TRENTON – The chairman and CEO of a company that manages some of the state’s halfway houses that have been at the center of a blistering series done by The New York Times appeared today before Senate lawmakers.
John Clancy, of the subcontractor Community Education Center, boasted of the state’s halfway house programs’ success. Clancy testified before the committee along with several other heads of companies charged with managing the halfway house facilities.
“… I pledge my commitment to work with you to implement any improvements that may come as a result of your hearing,” Clancy said.
Senate lawmakers asked Clancy and others pointed questions about the level of security within the state’s halfway houses. Legislators inquired why armed guards are not stationed at any of the halfway houses.
Earlier during the hearing, Sen. Paul Sarlo, (D-36), Wood-Ridge, pointed out that at a halfway house that houses up to 200 inmates, for example, there is not a single armed guard stationed at the facility.
Lawmakers were told that the halfway houses default to the nearest police department or correctional facility’s guards whenever law enforcement intervention is needed.
Before hearing from Clancy and other contractors, state lawmakers took testimony from New Jersey State Comptroller Matthew Boxer, who provided details of a 2011 audit into the state’s halfway house programs.
Boxer told lawmakers the agency began auditing the program after receiving a tip of shortcomings in the program, adding he could not recall what the tip was exactly or whether it was anonymous.
Senate lawmakers who spoke during Boxer’s testimony praised re-entry, saying, “We all support it,” said Sarlo, but questioning whether lawmakers need to tighten up legislation in order to ensure everyone’s best needs are being met.
“If we’re going to shift some of these functions to the private sector where there’s a tension between public goals and needs of shareholders, I think there needs to be greater oversight, control and monitoring of what’s going on,” said Sen. Robert Gordon, (D-38), chairman of the Legislative Oversight Committee.
Other lawmakers agreed, saying “they have a right to make money in the private sector” and the state’s halfway house programs can also save the state money, Sarlo said.
“… I think we’re just trying to protect ourselves to make sure this program will continue,” he added.
The Senate hearing was called in response to the comptroller’s report and a scathing series in The New York Times last month, which detailed some the of the lax security and regulations surrounding the facilities, as well as the high number of escapees over the years.

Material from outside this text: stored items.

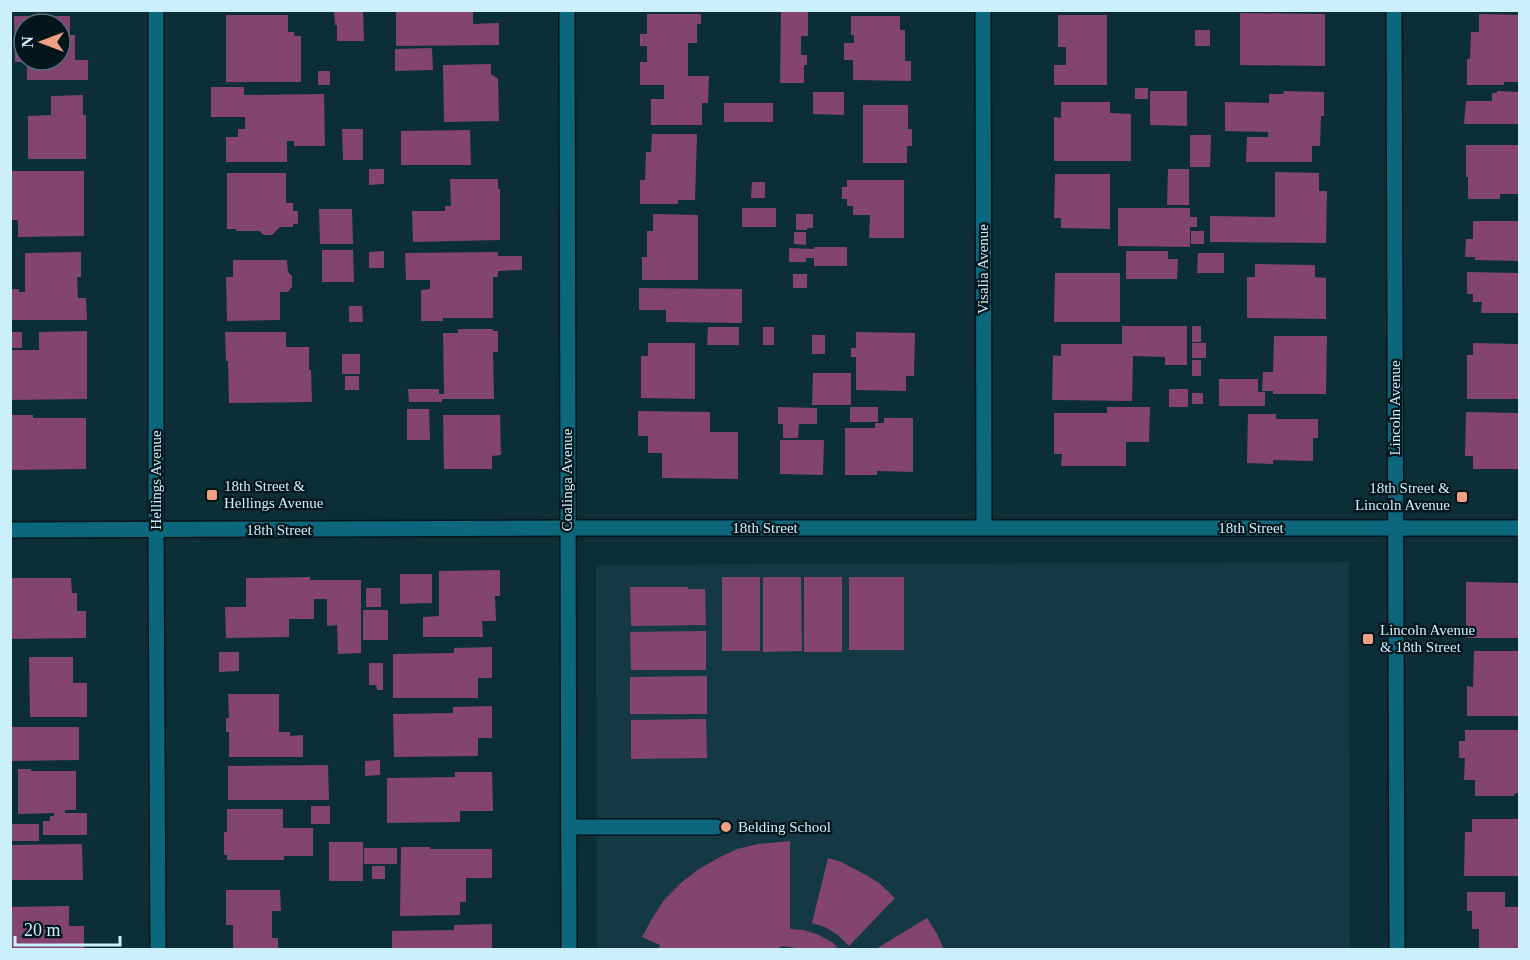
<svg xmlns="http://www.w3.org/2000/svg" width="1530" height="960" font-family="'Times New Roman',serif">
<rect width="100%" height="100%" fill="#0c2e37"/>
<polygon fill="#143944" points="1349,562 1350,949 597,949 596,565"/>
<g fill="#834470">
<polygon points="334,10 363,10 364,41 337,41 337,25 335,25"/>
<polygon points="396,10 473,10 473,24 499,23 499,45 396,46"/>
<polygon points="781,10 808,10 808,36 801,36 801,55 807,55 807,65 804,65 804,83 780,83"/>
<polygon points="1240,13 1325,14 1325,66 1240,65"/>
<polygon points="647,14 701,14 701,24 697,24 697,43 688,43 688,76 709,76 708,103 702,103 702,125 651,125 651,99 664,99 664,85 640,85 640,62 647,62 647,46 640,46 640,34 647,34"/>
<polygon points="1479,14 1520,15 1520,82 1504,82 1504,85 1467,85 1467,59 1470,59 1471,32 1479,32"/>
<polygon points="226,15 288,15 288,32 294,32 294,36 301,36 301,82 226,82"/>
<polygon points="1058,15 1107,15 1107,85 1054,85 1054,65 1066,65 1066,47 1058,47"/>
<polygon points="14,16 70,16 70,35 75,35 75,60 88,60 88,80 27,80 27,60 60,60 60,24 24,24 23,62 15,62"/>
<polygon points="851,16 900,16 900,30 905,30 905,61 911,61 911,81 853,80 853,60 844,60 844,43 854,43 854,35 851,35"/>
<rect x="1195" y="30" width="15" height="16"/>
<polygon points="432,48 433,70 395,71 395,49"/>
<polygon points="491,64 491,74 498,79 499,121 444,122 443,65"/>
<rect x="318" y="71" width="12" height="14"/>
<polygon points="211,87 244,87 244,95 324,94 325,146 294,146 294,141 287,141 287,162 226,162 226,137 238,137 238,129 245,129 245,117 211,117"/>
<rect x="1135" y="88" width="13" height="11"/>
<polygon points="1150,91 1187,91 1187,126 1150,125"/>
<polygon points="1284,91 1324,92 1324,116 1321,116 1320,146 1312,146 1312,162 1246,162 1247,137 1268,137 1268,132 1225,131 1225,102 1269,103 1269,94 1283,94"/>
<polygon points="1497,91 1520,92 1520,124 1464,124 1466,101 1492,101 1492,93 1497,93"/>
<polygon points="813,92 844,92 844,115 813,114"/>
<polygon points="83,95 83,115 86,115 86,159 28,159 28,116 51,115 51,96"/>
<polygon points="1061,102 1110,102 1110,113 1131,114 1131,161 1054,161 1054,117 1061,118"/>
<rect x="724" y="103" width="49" height="19"/>
<polygon points="863,105 908,105 908,129 912,129 912,146 907,146 907,163 863,163"/>
<polygon points="342,129 363,129 363,160 343,160"/>
<polygon points="470,130 471,165 401,165 401,131"/>
<polygon points="652,134 697,134 695,200 678,200 678,204 640,204 640,180 645,180 646,152 651,152"/>
<polygon points="1190,135 1211,135 1210,167 1190,167"/>
<polygon points="1466,145 1520,145 1520,194 1500,194 1500,199 1468,199 1468,177 1466,177"/>
<polygon points="369,169 384,169 384,184 369,185"/>
<polygon points="1168,169 1189,169 1189,205 1167,205"/>
<polygon points="10,171 84,171 84,236 18,237 18,220 10,220"/>
<polygon points="1275,172 1319,173 1319,191 1327,191 1326,243 1210,242 1210,216 1275,217"/>
<polygon points="227,173 286,173 286,203 293,203 293,211 298,211 298,224 293,224 293,227 280,227 272,235 264,235 259,231 236,231 236,229 227,229"/>
<polygon points="1055,174 1110,174 1110,229 1061,228 1061,218 1054,218"/>
<polygon points="450,179 498,179 498,189 500,189 500,240 413,242 412,211 445,211 445,206 451,206"/>
<polygon points="847,180 904,180 904,238 869,238 870,215 853,215 853,206 847,206 847,199 842,199 842,187 847,187"/>
<polygon points="752,182 765,182 765,198 751,198"/>
<rect x="742" y="208" width="34" height="19"/>
<polygon points="1118,208 1190,208 1190,217 1197,217 1197,227 1190,227 1190,247 1118,246"/>
<polygon points="319,209 352,209 353,244 320,244"/>
<polygon points="653,214 698,215 698,280 642,280 642,257 647,257 647,231 653,231"/>
<polygon points="796,214 813,214 813,228 807,228 807,230 796,230"/>
<polygon points="1473,221 1520,221 1520,261 1475,260 1475,257 1465,257 1466,239 1473,239"/>
<rect x="1191" y="231" width="13" height="13"/>
<polygon points="794,232 806,232 806,245 794,244"/>
<polygon points="814,247 847,247 847,266 814,266 814,258 806,258 806,262 789,262 789,248 814,249"/>
<polygon points="322,250 353,250 354,282 322,282"/>
<polygon points="384,251 384,268 369,268 369,252"/>
<polygon points="1126,251 1168,251 1168,259 1178,259 1177,279 1126,279"/>
<polygon points="81,252 81,277 77,277 78,298 86,298 87,320 10,320 10,289 19,289 19,292 25,292 25,253"/>
<polygon points="498,252 498,256 522,256 522,270 498,271 498,277 493,277 493,318 443,318 443,321 421,321 421,290 430,289 430,280 406,280 405,253"/>
<polygon points="1198,253 1224,253 1224,273 1197,273"/>
<polygon points="233,260 287,260 288,272 292,276 292,287 288,292 280,292 280,320 227,321 226,277 233,277"/>
<polygon points="1255,264 1315,265 1315,277 1326,278 1326,319 1247,318 1247,277 1255,277"/>
<polygon points="1467,272 1520,273 1520,313 1481,313 1482,302 1473,302 1473,294 1467,294"/>
<polygon points="1055,273 1120,273 1120,322 1054,322"/>
<rect x="793" y="274" width="14" height="14"/>
<polygon points="639,288 742,289 742,323 666,322 666,310 639,310"/>
<polygon points="349,306 362,306 363,322 349,322"/>
<polygon points="1122,326 1187,326 1187,365 1165,365 1165,357 1133,356 1132,401 1052,400 1053,355 1061,356 1061,344 1122,344"/>
<rect x="1192" y="326" width="9" height="16"/>
<polygon points="708,327 739,327 739,345 707,345"/>
<rect x="763" y="327" width="11" height="18"/>
<polygon points="458,329 493,329 493,331 498,331 498,352 493,352 494,399 442,399 442,402 409,402 408,389 439,389 439,394 444,394 443,333 458,333"/>
<polygon points="87,331 87,399 10,400 10,350 39,350 39,332"/>
<rect x="10" y="332" width="12" height="16"/>
<polygon points="225,332 286,332 286,347 309,347 309,370 311,370 312,402 229,403 228,361 226,361"/>
<polygon points="856,332 915,333 914,376 906,376 906,391 856,390 856,357 851,357 851,348 856,348"/>
<rect x="812" y="335" width="13" height="19"/>
<polygon points="1274,336 1327,336 1326,394 1273,394 1273,391 1262,391 1263,372 1273,372"/>
<polygon points="648,343 695,343 695,399 641,398 641,356 648,356"/>
<rect x="1192" y="343" width="14" height="15"/>
<polygon points="1473,343 1520,344 1520,399 1467,399 1467,355 1473,355"/>
<rect x="342" y="354" width="18" height="20"/>
<rect x="1192" y="360" width="9" height="16"/>
<polygon points="813,373 851,373 851,405 812,405"/>
<rect x="345" y="376" width="14" height="14"/>
<polygon points="1219,379 1258,379 1258,392 1265,392 1265,406 1219,406"/>
<rect x="1169" y="389" width="19" height="18"/>
<rect x="1192" y="393" width="11" height="11"/>
<polygon points="778,407 817,408 817,424 799,424 798,438 783,438 783,424 778,424"/>
<rect x="850" y="407" width="28" height="15"/>
<polygon points="1107,407 1150,407 1149,442 1126,442 1126,466 1061,466 1062,454 1054,454 1054,413 1107,413"/>
<polygon points="407,409 429,409 430,440 407,440"/>
<polygon points="638,411 710,412 710,432 738,432 738,479 662,478 662,453 648,453 648,436 638,436"/>
<polygon points="1466,412 1520,413 1520,469 1473,469 1473,456 1465,456"/>
<polygon points="1248,414 1276,414 1276,419 1318,419 1318,438 1313,438 1313,461 1273,460 1273,464 1247,463"/>
<polygon points="10,415 33,415 33,418 86,418 86,469 11,470"/>
<polygon points="443,415 500,415 501,455 492,456 492,469 444,469"/>
<polygon points="884,418 913,418 913,472 877,471 877,475 845,475 845,428 875,428 875,423 884,423"/>
<polygon points="780,440 824,440 823,475 780,474"/>
<polygon points="500,570 500,596 495,596 496,621 482,621 483,637 423,637 423,617 439,616 439,571"/>
<polygon points="400,574 432,574 432,603 400,604"/>
<polygon points="310,577 310,580 361,580 361,653 338,654 337,625 327,626 327,599 314,599 314,619 289,619 289,637 226,638 225,607 246,607 246,578"/>
<rect x="722" y="577" width="38" height="74"/>
<polygon points="763,577 801,577 802,651 763,652"/>
<rect x="804" y="577" width="38" height="75"/>
<rect x="849" y="577" width="55" height="73"/>
<polygon points="10,578 71,578 72,593 77,593 77,611 86,611 86,638 10,639"/>
<polygon points="1466,582 1520,583 1520,638 1466,638"/>
<polygon points="630,587 688,587 688,589 705,589 706,625 631,626"/>
<rect x="366" y="588" width="15" height="19"/>
<rect x="363" y="610" width="25" height="30"/>
<polygon points="706,631 706,670 631,670 630,632"/>
<polygon points="492,647 492,678 478,678 478,698 393,698 393,654 454,653 454,648"/>
<polygon points="1474,651 1520,651 1519,716 1467,716 1467,686 1473,687"/>
<polygon points="219,652 239,652 239,671 219,672"/>
<polygon points="29,657 73,657 73,683 87,683 87,717 30,717"/>
<polygon points="369,663 383,663 383,690 377,690 376,685 369,685"/>
<polygon points="707,676 707,714 630,714 630,677"/>
<polygon points="228,694 279,694 279,732 290,732 290,736 303,735 303,757 229,757 229,732 226,732 226,718 229,718"/>
<polygon points="492,706 492,738 478,738 478,756 394,757 393,714 453,713 453,707"/>
<polygon points="706,719 707,758 631,759 631,720"/>
<polygon points="10,727 79,727 79,760 10,761"/>
<polygon points="1465,730 1520,730 1520,793 1515,793 1514,796 1475,796 1475,780 1464,780 1465,758 1459,758 1459,741 1465,741"/>
<polygon points="380,760 380,775 365,776 365,761"/>
<polygon points="328,765 329,800 228,800 228,766"/>
<polygon points="18,769 31,769 31,771 76,771 76,810 65,810 65,813 87,813 87,835 43,835 43,821 50,821 50,816 54,816 54,813 18,814"/>
<polygon points="455,772 492,772 493,811 460,811 460,822 387,823 387,778 455,777"/>
<rect x="311" y="806" width="19" height="18"/>
<polygon points="227,809 283,809 283,828 313,828 313,856 284,856 284,860 227,860 227,855 224,855 224,832 227,832"/>
<polygon points="1472,819 1520,819 1520,876 1464,876 1465,832 1472,832"/>
<rect x="10" y="824" width="29" height="17"/>
<polygon points="790,841 790,929 804,930 819,935 833,943 839,950 808,950 783,946 774,950 658,950 660,945 642,937 653,917 664,900 682,882 699,869 720,857 737,849 758,844"/>
<rect x="329" y="842" width="34" height="39"/>
<polygon points="82,844 83,880 10,880 10,845"/>
<polygon points="401,847 430,847 430,849 492,849 492,878 466,878 466,902 460,902 460,915 400,916"/>
<rect x="364" y="848" width="33" height="16"/>
<polygon points="828,858 841,862 866,875 879,883 895,898 849,946 838,935 825,927 812,923"/>
<rect x="372" y="866" width="13" height="13"/>
<polygon points="226,890 280,890 281,911 272,911 272,938 278,938 278,950 233,950 233,925 226,925"/>
<polygon points="1467,892 1505,892 1505,907 1520,907 1520,950 1479,950 1479,929 1472,929 1472,911 1467,911"/>
<polygon points="69,906 69,926 84,926 84,950 10,950 10,907"/>
<polygon points="927,918 937,934 944,950 874,950"/>
<polygon points="492,924 492,950 392,950 392,931 454,930 454,925"/>
</g>
<g fill="none" stroke-linecap="round" stroke-linejoin="round">
<g stroke="#071418" stroke-width="18">
<g id="minor">
<polyline points="156,10 156,530 158,950"/>
<polyline points="567,10 569,950"/>
<polyline points="983,10 984,528"/>
<polyline points="1394,10 1397,950"/>
<polyline points="10,530 568,528 1520,528"/>
<polyline points="569,827 716,827"/>
</g>
</g>
<use href="#minor" stroke="#0c677d" stroke-width="15"/>
</g>
<g fill="#f39f83" stroke="#01151b" stroke-width="2">
<rect x="206" y="489" width="12" height="12" rx="3"/>
<rect x="1456" y="491" width="12" height="12" rx="3"/>
<rect x="1362" y="633" width="12" height="12" rx="3"/>
<circle cx="726" cy="827" r="6"/>
</g>
<g text-anchor="middle" dominant-baseline="central" stroke-width="4.5" stroke-linejoin="round" paint-order="stroke">
<g font-size="15" fill="#cbf0fc" stroke="#01151b">
<text transform="translate(983 269) rotate(-90)">Visalia Avenue</text>
<text transform="translate(1395 408) rotate(-90)">Lincoln Avenue</text>
<text transform="translate(156 480) rotate(-90)">Hellings Avenue</text>
<text transform="translate(567 480) rotate(-90)">Coalinga Avenue</text>
<text x="765" y="528">18th Street</text>
<text x="1251" y="528">18th Street</text>
<text x="279" y="530">18th Street</text>
</g>
<g font-size="15" fill="#cbf0fc" stroke="#01151b" text-anchor="start">
<text x="224" y="486">18th Street &amp;<tspan x="224" dy="17">Hellings Avenue</tspan></text>
<text x="1450" y="488" text-anchor="end">18th Street &amp;<tspan x="1450" dy="17">Lincoln Avenue</tspan></text>
<text x="1380" y="630">Lincoln Avenue<tspan x="1380" dy="17">&amp; 18th Street</tspan></text>
<text x="738" y="827">Belding School</text>
</g>
</g>
<rect width="1530" height="960" fill="none" stroke="#cbf0fc" stroke-width="24"/>
<g transform="translate(42 42) rotate(270)"><circle r="28" fill="#01151b" stroke="#526d75" stroke-width="1.5"/>
<path d="M0-4.5L10 22L0 15L-10 22Z" fill="#f39f83"/>
<text y="-9" font-size="16" font-weight="bold" text-anchor="middle" fill="#cbf0fc">N</text>
</g>
<path d="M15 936v9h105v-9" fill="none" stroke="#cbf0fc" stroke-width="3"/>
<text x="24" y="936" font-size="18" fill="#cbf0fc" stroke="#01151b" stroke-width="4.5" paint-order="stroke">20 m</text>
</svg>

Gary Lanigan, commissioner of the state’s Department of Corrections, specifically addressed the issue of “escapes” during today’s hearing.
“I believe you can appreciate the difference between an escape from a secure facility and a walk away from a halfway house,” said Lanigan, adding there have been about 2,400 “walkaways” reported at facilities – a figure significantly lower than the one reported by The Times investigation.